Dataset items:
▬▬▬▬▬▬

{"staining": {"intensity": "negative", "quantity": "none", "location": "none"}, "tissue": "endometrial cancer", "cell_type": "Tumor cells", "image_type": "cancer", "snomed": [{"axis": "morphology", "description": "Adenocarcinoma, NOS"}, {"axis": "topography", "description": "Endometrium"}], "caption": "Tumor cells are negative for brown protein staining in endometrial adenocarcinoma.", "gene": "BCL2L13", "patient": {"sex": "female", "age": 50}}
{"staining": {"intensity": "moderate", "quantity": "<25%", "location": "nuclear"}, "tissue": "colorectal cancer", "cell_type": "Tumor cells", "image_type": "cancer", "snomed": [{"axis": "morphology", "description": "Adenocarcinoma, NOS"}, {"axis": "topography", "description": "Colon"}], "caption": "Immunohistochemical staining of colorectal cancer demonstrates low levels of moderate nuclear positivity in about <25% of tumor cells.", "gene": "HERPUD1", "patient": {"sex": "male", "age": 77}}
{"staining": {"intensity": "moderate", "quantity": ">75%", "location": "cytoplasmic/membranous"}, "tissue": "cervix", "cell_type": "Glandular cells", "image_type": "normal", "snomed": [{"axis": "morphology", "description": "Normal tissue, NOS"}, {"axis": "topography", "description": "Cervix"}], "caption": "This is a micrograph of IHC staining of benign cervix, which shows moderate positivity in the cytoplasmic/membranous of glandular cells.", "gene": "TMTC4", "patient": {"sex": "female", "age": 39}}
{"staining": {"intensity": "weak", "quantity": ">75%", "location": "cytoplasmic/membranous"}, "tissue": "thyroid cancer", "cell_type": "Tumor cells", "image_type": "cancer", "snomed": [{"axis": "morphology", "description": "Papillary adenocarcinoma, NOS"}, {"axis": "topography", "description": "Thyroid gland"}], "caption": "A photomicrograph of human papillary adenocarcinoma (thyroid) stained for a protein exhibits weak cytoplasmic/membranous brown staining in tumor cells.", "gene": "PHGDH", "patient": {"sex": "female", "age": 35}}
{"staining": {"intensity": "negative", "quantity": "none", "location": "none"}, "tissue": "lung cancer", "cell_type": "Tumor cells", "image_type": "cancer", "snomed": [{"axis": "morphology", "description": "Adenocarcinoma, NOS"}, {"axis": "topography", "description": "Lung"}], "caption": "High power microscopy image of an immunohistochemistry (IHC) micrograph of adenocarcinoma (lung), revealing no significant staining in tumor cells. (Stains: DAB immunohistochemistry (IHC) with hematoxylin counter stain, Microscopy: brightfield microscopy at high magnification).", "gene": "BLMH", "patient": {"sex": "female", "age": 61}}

▬▬▬▬▬▬

### What is required
Your reply must consist of one number, the count of lines in the entries that hold "brown".

### Exercise response
2